**Written task**
Every line below should be repeated exactly.
◆ ◆ ◆ ◆ ◆
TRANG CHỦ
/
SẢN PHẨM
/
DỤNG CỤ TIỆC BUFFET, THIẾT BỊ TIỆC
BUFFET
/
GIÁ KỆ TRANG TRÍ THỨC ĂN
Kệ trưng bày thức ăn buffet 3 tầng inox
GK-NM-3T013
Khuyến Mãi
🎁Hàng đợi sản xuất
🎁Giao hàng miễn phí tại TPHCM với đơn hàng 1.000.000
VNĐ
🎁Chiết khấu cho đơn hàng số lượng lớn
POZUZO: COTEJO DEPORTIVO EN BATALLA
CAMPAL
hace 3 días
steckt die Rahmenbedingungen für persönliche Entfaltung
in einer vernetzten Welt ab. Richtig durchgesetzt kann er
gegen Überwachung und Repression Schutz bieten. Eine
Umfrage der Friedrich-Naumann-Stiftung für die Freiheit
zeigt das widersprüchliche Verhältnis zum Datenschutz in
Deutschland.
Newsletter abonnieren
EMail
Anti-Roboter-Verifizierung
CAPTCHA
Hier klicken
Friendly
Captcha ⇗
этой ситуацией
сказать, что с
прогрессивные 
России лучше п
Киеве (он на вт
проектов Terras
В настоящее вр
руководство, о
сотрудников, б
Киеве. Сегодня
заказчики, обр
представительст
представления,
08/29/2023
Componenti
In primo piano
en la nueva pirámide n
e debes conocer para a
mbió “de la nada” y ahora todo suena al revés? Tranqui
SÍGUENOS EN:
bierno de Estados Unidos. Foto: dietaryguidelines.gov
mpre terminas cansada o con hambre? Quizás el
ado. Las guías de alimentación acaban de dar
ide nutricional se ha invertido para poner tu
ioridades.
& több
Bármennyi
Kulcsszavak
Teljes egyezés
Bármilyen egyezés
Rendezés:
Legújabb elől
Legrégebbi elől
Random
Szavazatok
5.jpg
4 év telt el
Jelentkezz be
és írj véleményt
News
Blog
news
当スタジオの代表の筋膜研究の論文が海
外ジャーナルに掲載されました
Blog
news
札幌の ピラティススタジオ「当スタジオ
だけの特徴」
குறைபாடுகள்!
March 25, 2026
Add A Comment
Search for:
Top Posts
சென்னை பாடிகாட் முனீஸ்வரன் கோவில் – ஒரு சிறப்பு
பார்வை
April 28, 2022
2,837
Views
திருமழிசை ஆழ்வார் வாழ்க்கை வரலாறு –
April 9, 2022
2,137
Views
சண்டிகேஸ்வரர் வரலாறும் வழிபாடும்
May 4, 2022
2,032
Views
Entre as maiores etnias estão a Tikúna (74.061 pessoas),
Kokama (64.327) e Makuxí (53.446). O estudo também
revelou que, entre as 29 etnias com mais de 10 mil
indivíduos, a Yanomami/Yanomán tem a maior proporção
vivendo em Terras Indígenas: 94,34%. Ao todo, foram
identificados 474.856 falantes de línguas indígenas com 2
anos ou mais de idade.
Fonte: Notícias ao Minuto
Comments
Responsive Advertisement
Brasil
◆ ◆ ◆ ◆ ◆
**Output for this exercise**
TRANG CHỦ
/
SẢN PHẨM
/
DỤNG CỤ TIỆC BUFFET, THIẾT BỊ TIỆC
BUFFET
/
GIÁ KỆ TRANG TRÍ THỨC ĂN
Kệ trưng bày thức ăn buffet 3 tầng inox
GK-NM-3T013
Khuyến Mãi
🎁Hàng đợi sản xuất
🎁Giao hàng miễn phí tại TPHCM với đơn hàng 1.000.000
VNĐ
🎁Chiết khấu cho đơn hàng số lượng lớn
POZUZO: COTEJO DEPORTIVO EN BATALLA
CAMPAL
hace 3 días
steckt die Rahmenbedingungen für persönliche Entfaltung
in einer vernetzten Welt ab. Richtig durchgesetzt kann er
gegen Überwachung und Repression Schutz bieten. Eine
Umfrage der Friedrich-Naumann-Stiftung für die Freiheit
zeigt das widersprüchliche Verhältnis zum Datenschutz in
Deutschland.
Newsletter abonnieren
EMail
Anti-Roboter-Verifizierung
CAPTCHA
Hier klicken
Friendly
Captcha ⇗
этой ситуацией
сказать, что с
прогрессивные 
России лучше п
Киеве (он на вт
проектов Terras
В настоящее вр
руководство, о
сотрудников, б
Киеве. Сегодня
заказчики, обр
представительст
представления,
08/29/2023
Componenti
In primo piano
en la nueva pirámide n
e debes conocer para a
mbió “de la nada” y ahora todo suena al revés? Tranqui
SÍGUENOS EN:
bierno de Estados Unidos. Foto: dietaryguidelines.gov
mpre terminas cansada o con hambre? Quizás el
ado. Las guías de alimentación acaban de dar
ide nutricional se ha invertido para poner tu
ioridades.
& több
Bármennyi
Kulcsszavak
Teljes egyezés
Bármilyen egyezés
Rendezés:
Legújabb elől
Legrégebbi elől
Random
Szavazatok
5.jpg
4 év telt el
Jelentkezz be
és írj véleményt
News
Blog
news
当スタジオの代表の筋膜研究の論文が海
外ジャーナルに掲載されました
Blog
news
札幌の ピラティススタジオ「当スタジオ
だけの特徴」
குறைபாடுகள்!
March 25, 2026
Add A Comment
Search for:
Top Posts
சென்னை பாடிகாட் முனீஸ்வரன் கோவில் – ஒரு சிறப்பு
பார்வை
April 28, 2022
2,837
Views
திருமழிசை ஆழ்வார் வாழ்க்கை வரலாறு –
April 9, 2022
2,137
Views
சண்டிகேஸ்வரர் வரலாறும் வழிபாடும்
May 4, 2022
2,032
Views
Entre as maiores etnias estão a Tikúna (74.061 pessoas),
Kokama (64.327) e Makuxí (53.446). O estudo também
revelou que, entre as 29 etnias com mais de 10 mil
indivíduos, a Yanomami/Yanomán tem a maior proporção
vivendo em Terras Indígenas: 94,34%. Ao todo, foram
identificados 474.856 falantes de línguas indígenas com 2
anos ou mais de idade.
Fonte: Notícias ao Minuto
Comments
Responsive Advertisement
Brasil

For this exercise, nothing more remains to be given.